Opportunity Creation Versus Opportunity Capture

Opportunity creation and opportunity capture are two different sets of activities. The reason I separate these two ideas is because the outcomes are so very different, as are the activities.

Opportunity Creation

Opportunity creation is an outcome that requires a certain set of activities; activities that are different than opportunity capture.

The kind of activities that create opportunities include things like nurturing your dream client accounts with ideas that can help them better understand their world and better explain the decisions they need to take in order to adapt, survive, and thrive.

Opportunity creation also requires that a salesperson (and a sales organization) devote time, resources, energy, and prospecting to open the relationships that allow you to create new opportunities.
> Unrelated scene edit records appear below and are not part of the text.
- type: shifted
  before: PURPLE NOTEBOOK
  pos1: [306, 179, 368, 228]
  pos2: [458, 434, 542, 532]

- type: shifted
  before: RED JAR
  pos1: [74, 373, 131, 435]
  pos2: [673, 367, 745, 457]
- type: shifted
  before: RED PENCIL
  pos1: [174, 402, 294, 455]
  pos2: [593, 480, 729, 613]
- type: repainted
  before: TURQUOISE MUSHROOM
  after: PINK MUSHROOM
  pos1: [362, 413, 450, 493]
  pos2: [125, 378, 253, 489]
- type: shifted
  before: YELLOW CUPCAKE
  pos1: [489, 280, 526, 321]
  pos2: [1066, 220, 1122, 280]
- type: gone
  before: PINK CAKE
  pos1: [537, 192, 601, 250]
Even though you need only do a minimal viable amount of research in order to prospect, you do need to spend time here if you want to create new opportunities. But not as much as you might think.

The discovery process or needs analysis or whatever you call the sets of activities where you help your client decide they need to change are also part of the opportunity creation process. During the early stages of that process, before the client has committed to change, you are still working on creating an opportunity, not capturing it. This is true even though how you do this discovery work is part of how you create the kind of value that allows your prospective client to prefer you over anyone else.

Opportunity Capture

Opportunity capture is a different set of activities. It includes things like collaborating around what the right solution should look like, building consensus within the organization, determining the appropriate investment for the prospective client’s desired outcomes, resolving these concerns, reviewing the solution to make sure it is correct, asking for the business, and negotiating.
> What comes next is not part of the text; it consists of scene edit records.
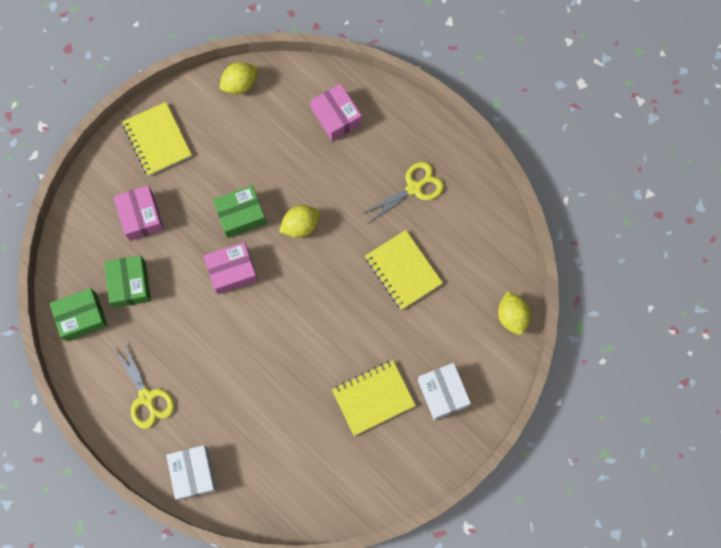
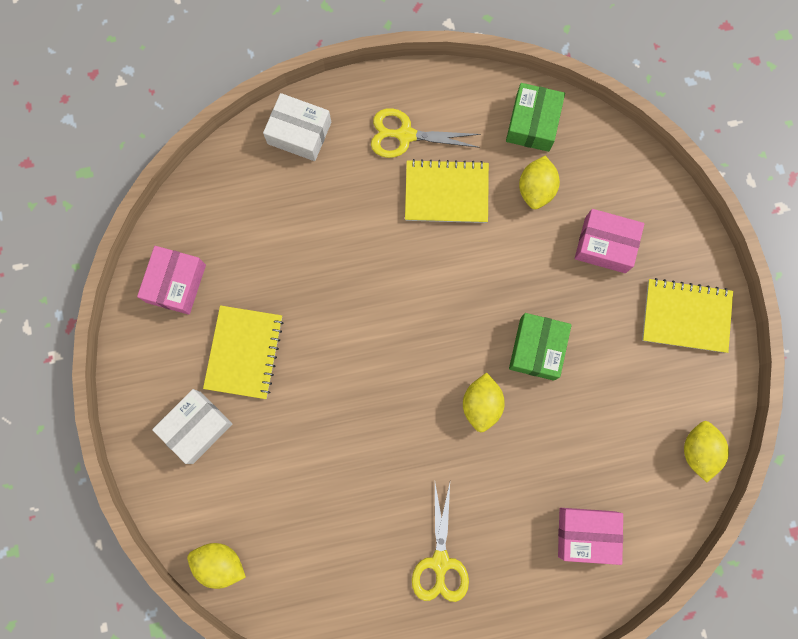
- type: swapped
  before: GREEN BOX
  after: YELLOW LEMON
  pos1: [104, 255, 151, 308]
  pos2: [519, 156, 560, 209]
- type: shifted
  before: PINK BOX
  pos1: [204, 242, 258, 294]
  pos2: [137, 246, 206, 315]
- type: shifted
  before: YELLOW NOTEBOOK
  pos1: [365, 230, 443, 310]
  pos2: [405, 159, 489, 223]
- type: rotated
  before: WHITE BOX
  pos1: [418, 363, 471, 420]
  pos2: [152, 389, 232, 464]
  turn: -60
A lot of salespeople greatly prefer opportunity capture to opportunity creation. They prefer the activities where they are sitting with the client, asking questions, sharing ideas, and doing the work of trying to create a preference in capture the opportunity. The challenge here for this group of salespeople is that there are no opportunities to be captured if they are not first created. I’ve seen research, and I have a certain set of experiences that have caused me to believe that the person who creates the opportunity has tremendously increased their odds of capturing that opportunity. The person that guides their prospective client through both of those processes has a greater chance of being the one that is preferred as a partner, having created the opportunity in the first place, and having helped your prospective client build the case for change within their own organization

In the future, those who can create opportunities are going to be more valuable than those who are only interested in part of this of sales that is capture.